══ Data records

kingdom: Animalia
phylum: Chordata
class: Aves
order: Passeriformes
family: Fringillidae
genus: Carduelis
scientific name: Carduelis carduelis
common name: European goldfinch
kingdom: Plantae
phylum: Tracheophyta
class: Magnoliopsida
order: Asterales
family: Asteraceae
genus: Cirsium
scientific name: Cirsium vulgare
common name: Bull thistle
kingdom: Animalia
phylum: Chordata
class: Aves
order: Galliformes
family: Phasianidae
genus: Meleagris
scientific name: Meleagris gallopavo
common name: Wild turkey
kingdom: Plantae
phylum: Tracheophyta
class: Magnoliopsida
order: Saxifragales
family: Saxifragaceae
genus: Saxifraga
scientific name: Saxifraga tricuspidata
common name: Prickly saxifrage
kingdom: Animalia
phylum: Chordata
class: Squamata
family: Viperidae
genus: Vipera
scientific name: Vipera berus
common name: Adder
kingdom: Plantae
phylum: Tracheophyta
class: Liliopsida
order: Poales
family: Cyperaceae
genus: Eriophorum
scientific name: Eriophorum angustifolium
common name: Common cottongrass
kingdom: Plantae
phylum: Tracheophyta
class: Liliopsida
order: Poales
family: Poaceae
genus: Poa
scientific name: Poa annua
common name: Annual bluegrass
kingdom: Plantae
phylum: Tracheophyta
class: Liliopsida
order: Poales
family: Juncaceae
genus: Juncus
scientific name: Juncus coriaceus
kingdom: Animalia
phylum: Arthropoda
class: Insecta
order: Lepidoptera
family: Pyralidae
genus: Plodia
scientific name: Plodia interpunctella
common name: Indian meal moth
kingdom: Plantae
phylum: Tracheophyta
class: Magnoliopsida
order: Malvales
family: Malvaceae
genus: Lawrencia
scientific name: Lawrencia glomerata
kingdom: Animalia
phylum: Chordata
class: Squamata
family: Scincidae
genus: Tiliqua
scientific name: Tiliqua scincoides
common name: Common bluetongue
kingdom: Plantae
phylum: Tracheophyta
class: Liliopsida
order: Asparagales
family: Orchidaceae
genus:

════

**What the exercise asks**
Reproduce every line of the listing above word for word, from the first line through the last.

**Answer to the exercise**
kingdom: Animalia
phylum: Chordata
class: Aves
order: Passeriformes
family: Fringillidae
genus: Carduelis
scientific name: Carduelis carduelis
common name: European goldfinch
kingdom: Plantae
phylum: Tracheophyta
class: Magnoliopsida
order: Asterales
family: Asteraceae
genus: Cirsium
scientific name: Cirsium vulgare
common name: Bull thistle
kingdom: Animalia
phylum: Chordata
class: Aves
order: Galliformes
family: Phasianidae
genus: Meleagris
scientific name: Meleagris gallopavo
common name: Wild turkey
kingdom: Plantae
phylum: Tracheophyta
class: Magnoliopsida
order: Saxifragales
family: Saxifragaceae
genus: Saxifraga
scientific name: Saxifraga tricuspidata
common name: Prickly saxifrage
kingdom: Animalia
phylum: Chordata
class: Squamata
family: Viperidae
genus: Vipera
scientific name: Vipera berus
common name: Adder
kingdom: Plantae
phylum: Tracheophyta
class: Liliopsida
order: Poales
family: Cyperaceae
genus: Eriophorum
scientific name: Eriophorum angustifolium
common name: Common cottongrass
kingdom: Plantae
phylum: Tracheophyta
class: Liliopsida
order: Poales
family: Poaceae
genus: Poa
scientific name: Poa annua
common name: Annual bluegrass
kingdom: Plantae
phylum: Tracheophyta
class: Liliopsida
order: Poales
family: Juncaceae
genus: Juncus
scientific name: Juncus coriaceus
kingdom: Animalia
phylum: Arthropoda
class: Insecta
order: Lepidoptera
family: Pyralidae
genus: Plodia
scientific name: Plodia interpunctella
common name: Indian meal moth
kingdom: Plantae
phylum: Tracheophyta
class: Magnoliopsida
order: Malvales
family: Malvaceae
genus: Lawrencia
scientific name: Lawrencia glomerata
kingdom: Animalia
phylum: Chordata
class: Squamata
family: Scincidae
genus: Tiliqua
scientific name: Tiliqua scincoides
common name: Common bluetongue
kingdom: Plantae
phylum: Tracheophyta
class: Liliopsida
order: Asparagales
family: Orchidaceae
genus:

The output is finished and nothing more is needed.